Despite the above take on the topic, another perspective exists, and one that is more nuanced.  Beyond ‘digital’ versus ‘physical’, I would propose a conversation on ‘digital’ versus ‘analog’.  A discussion within our community regarding those aspects of video gaming that arise from the physical parts surrounding the artform and work to serve more of our senses, thereby creating stronger connections. 

The feel of opening a disc box or of handling the game disc.  The sound of opening a jewel case or hum of an optical drive coming to life.  Even the scent of a game manual or your local video game store.  This may, at face value, seem farcical. In truth, nothing more than the nostalgic call from a bygone era and longing for simpler times. 

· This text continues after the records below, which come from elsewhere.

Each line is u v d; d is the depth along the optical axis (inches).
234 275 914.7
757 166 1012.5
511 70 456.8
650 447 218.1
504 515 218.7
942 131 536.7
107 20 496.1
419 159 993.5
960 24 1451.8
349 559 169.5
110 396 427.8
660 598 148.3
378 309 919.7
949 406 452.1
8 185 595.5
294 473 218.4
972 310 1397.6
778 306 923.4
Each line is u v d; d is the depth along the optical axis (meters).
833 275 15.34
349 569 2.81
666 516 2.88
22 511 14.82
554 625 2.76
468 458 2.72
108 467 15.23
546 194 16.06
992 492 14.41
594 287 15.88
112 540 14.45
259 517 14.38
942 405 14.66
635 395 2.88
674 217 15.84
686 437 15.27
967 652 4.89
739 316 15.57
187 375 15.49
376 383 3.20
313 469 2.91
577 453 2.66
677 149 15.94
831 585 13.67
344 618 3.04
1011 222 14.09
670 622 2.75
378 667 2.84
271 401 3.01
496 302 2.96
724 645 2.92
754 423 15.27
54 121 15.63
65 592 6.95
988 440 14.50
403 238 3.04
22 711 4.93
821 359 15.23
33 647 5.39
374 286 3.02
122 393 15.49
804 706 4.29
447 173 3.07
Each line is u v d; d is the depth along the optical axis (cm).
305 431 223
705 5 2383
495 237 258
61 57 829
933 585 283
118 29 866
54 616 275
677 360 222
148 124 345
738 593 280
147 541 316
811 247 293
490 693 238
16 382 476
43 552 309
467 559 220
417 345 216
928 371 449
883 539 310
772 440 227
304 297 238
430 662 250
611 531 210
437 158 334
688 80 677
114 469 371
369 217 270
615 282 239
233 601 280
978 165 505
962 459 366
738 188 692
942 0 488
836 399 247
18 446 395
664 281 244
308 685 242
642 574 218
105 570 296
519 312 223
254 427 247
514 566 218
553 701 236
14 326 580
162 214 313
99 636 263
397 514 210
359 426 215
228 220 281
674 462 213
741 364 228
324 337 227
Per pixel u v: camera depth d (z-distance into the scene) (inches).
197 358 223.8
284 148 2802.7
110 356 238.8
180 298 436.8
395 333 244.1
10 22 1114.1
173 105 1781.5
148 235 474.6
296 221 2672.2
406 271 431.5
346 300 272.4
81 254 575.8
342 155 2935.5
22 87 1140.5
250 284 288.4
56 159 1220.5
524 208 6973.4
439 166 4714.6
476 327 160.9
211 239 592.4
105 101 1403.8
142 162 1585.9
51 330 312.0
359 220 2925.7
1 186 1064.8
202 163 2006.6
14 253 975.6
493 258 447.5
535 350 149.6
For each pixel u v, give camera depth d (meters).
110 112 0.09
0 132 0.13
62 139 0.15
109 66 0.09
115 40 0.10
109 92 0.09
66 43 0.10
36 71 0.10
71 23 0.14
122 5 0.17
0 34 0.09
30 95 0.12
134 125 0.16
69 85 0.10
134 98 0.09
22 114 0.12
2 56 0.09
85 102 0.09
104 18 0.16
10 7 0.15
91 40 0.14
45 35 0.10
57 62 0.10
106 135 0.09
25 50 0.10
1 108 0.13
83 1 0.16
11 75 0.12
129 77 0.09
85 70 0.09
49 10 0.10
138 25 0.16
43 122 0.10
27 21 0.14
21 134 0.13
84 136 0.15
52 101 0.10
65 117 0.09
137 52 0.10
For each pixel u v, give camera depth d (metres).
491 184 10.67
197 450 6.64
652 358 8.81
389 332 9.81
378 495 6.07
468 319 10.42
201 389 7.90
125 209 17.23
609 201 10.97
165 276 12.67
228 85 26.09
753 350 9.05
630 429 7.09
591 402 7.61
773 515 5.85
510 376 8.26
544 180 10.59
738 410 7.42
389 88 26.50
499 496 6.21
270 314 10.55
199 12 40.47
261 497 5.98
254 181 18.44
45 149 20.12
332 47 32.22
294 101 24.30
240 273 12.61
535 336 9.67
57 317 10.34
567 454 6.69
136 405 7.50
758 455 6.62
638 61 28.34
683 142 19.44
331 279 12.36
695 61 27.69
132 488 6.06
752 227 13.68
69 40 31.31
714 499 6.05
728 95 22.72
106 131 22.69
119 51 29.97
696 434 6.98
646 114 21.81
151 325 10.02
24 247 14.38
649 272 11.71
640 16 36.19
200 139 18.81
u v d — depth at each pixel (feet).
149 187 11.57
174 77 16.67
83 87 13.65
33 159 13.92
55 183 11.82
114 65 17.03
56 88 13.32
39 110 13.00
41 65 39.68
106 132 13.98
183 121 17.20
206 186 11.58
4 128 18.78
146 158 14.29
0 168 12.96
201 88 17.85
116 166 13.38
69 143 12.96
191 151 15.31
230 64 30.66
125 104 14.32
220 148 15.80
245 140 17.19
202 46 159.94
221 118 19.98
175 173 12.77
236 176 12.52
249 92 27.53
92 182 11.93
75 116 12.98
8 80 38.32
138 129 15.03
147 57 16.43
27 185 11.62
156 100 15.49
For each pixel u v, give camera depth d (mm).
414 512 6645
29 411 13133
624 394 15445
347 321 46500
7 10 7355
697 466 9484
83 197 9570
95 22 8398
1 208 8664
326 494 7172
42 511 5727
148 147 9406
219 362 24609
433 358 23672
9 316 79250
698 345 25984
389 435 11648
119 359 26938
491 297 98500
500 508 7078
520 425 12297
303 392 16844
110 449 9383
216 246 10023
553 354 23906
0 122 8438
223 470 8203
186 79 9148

Recognition of Analog Across Fields

Our perceptual experience is fundamentally integrative

Saxena, Qamruddin, & Dubey, 2023

I no longer believe this notion can be distilled down to such a level of simplicity.  Research indicates the importance of multi-modal sensory stimulation beginning at infancy. “The experience of touch, sounds, voices, smells and visual stimuli in daily contexts not only carries information about the surrounding environment per se, but is often matched with social and emotional meetings” (Carnevali, et al., 2024).

Given its importance starting at such an early age, there is a recognition across disciplines that multi-sensory input strengthens emotional ties.  I did not believe, for example, the discipline of Architecture had given any thought towards how a building imprints upon the public beyond visualization.  Yet a recent study outlines how each sense plays its part. 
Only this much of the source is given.